→ WHAT YOU WILL DO
Line by line, copy out the data below exactly.

→ Page-level text extractions
+++

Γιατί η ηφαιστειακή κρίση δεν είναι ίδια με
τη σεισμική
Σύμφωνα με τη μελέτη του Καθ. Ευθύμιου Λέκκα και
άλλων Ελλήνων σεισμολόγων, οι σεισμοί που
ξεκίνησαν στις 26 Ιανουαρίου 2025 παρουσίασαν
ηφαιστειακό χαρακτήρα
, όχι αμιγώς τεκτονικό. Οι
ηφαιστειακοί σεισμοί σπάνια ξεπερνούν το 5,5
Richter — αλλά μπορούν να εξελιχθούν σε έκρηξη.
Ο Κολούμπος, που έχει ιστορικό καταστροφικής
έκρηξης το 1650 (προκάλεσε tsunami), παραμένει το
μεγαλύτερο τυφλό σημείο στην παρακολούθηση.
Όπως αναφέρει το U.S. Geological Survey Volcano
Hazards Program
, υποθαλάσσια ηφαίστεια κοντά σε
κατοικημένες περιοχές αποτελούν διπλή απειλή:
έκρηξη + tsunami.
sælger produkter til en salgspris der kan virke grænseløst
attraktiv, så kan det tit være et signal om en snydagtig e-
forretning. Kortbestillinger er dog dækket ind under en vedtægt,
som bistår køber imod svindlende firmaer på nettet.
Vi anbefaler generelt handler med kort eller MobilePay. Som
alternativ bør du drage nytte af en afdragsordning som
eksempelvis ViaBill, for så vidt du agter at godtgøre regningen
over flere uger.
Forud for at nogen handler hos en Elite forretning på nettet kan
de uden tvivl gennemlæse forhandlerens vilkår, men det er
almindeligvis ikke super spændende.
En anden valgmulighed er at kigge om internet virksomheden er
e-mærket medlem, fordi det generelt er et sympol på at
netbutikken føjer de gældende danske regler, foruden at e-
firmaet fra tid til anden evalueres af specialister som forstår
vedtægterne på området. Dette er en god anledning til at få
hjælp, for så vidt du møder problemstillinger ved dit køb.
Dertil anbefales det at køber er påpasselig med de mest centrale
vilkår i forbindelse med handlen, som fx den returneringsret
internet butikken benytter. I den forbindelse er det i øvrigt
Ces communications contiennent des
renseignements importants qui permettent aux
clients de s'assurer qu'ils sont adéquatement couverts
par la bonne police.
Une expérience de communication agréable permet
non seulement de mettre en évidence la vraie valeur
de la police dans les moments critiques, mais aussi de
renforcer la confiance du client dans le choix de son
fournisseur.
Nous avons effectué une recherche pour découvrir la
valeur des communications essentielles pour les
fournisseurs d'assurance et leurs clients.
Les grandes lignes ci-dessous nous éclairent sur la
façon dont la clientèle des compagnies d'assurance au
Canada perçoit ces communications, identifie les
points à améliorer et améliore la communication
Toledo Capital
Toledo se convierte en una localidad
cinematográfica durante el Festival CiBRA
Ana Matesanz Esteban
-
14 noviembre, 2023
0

+++

→ TASK OUTPUT
Γιατί η ηφαιστειακή κρίση δεν είναι ίδια με
τη σεισμική
Σύμφωνα με τη μελέτη του Καθ. Ευθύμιου Λέκκα και
άλλων Ελλήνων σεισμολόγων, οι σεισμοί που
ξεκίνησαν στις 26 Ιανουαρίου 2025 παρουσίασαν
ηφαιστειακό χαρακτήρα
, όχι αμιγώς τεκτονικό. Οι
ηφαιστειακοί σεισμοί σπάνια ξεπερνούν το 5,5
Richter — αλλά μπορούν να εξελιχθούν σε έκρηξη.
Ο Κολούμπος, που έχει ιστορικό καταστροφικής
έκρηξης το 1650 (προκάλεσε tsunami), παραμένει το
μεγαλύτερο τυφλό σημείο στην παρακολούθηση.
Όπως αναφέρει το U.S. Geological Survey Volcano
Hazards Program
, υποθαλάσσια ηφαίστεια κοντά σε
κατοικημένες περιοχές αποτελούν διπλή απειλή:
έκρηξη + tsunami.
sælger produkter til en salgspris der kan virke grænseløst
attraktiv, så kan det tit være et signal om en snydagtig e-
forretning. Kortbestillinger er dog dækket ind under en vedtægt,
som bistår køber imod svindlende firmaer på nettet.
Vi anbefaler generelt handler med kort eller MobilePay. Som
alternativ bør du drage nytte af en afdragsordning som
eksempelvis ViaBill, for så vidt du agter at godtgøre regningen
over flere uger.
Forud for at nogen handler hos en Elite forretning på nettet kan
de uden tvivl gennemlæse forhandlerens vilkår, men det er
almindeligvis ikke super spændende.
En anden valgmulighed er at kigge om internet virksomheden er
e-mærket medlem, fordi det generelt er et sympol på at
netbutikken føjer de gældende danske regler, foruden at e-
firmaet fra tid til anden evalueres af specialister som forstår
vedtægterne på området. Dette er en god anledning til at få
hjælp, for så vidt du møder problemstillinger ved dit køb.
Dertil anbefales det at køber er påpasselig med de mest centrale
vilkår i forbindelse med handlen, som fx den returneringsret
internet butikken benytter. I den forbindelse er det i øvrigt
Ces communications contiennent des
renseignements importants qui permettent aux
clients de s'assurer qu'ils sont adéquatement couverts
par la bonne police.
Une expérience de communication agréable permet
non seulement de mettre en évidence la vraie valeur
de la police dans les moments critiques, mais aussi de
renforcer la confiance du client dans le choix de son
fournisseur.
Nous avons effectué une recherche pour découvrir la
valeur des communications essentielles pour les
fournisseurs d'assurance et leurs clients.
Les grandes lignes ci-dessous nous éclairent sur la
façon dont la clientèle des compagnies d'assurance au
Canada perçoit ces communications, identifie les
points à améliorer et améliore la communication
Toledo Capital
Toledo se convierte en una localidad
cinematográfica durante el Festival CiBRA
Ana Matesanz Esteban
-
14 noviembre, 2023
0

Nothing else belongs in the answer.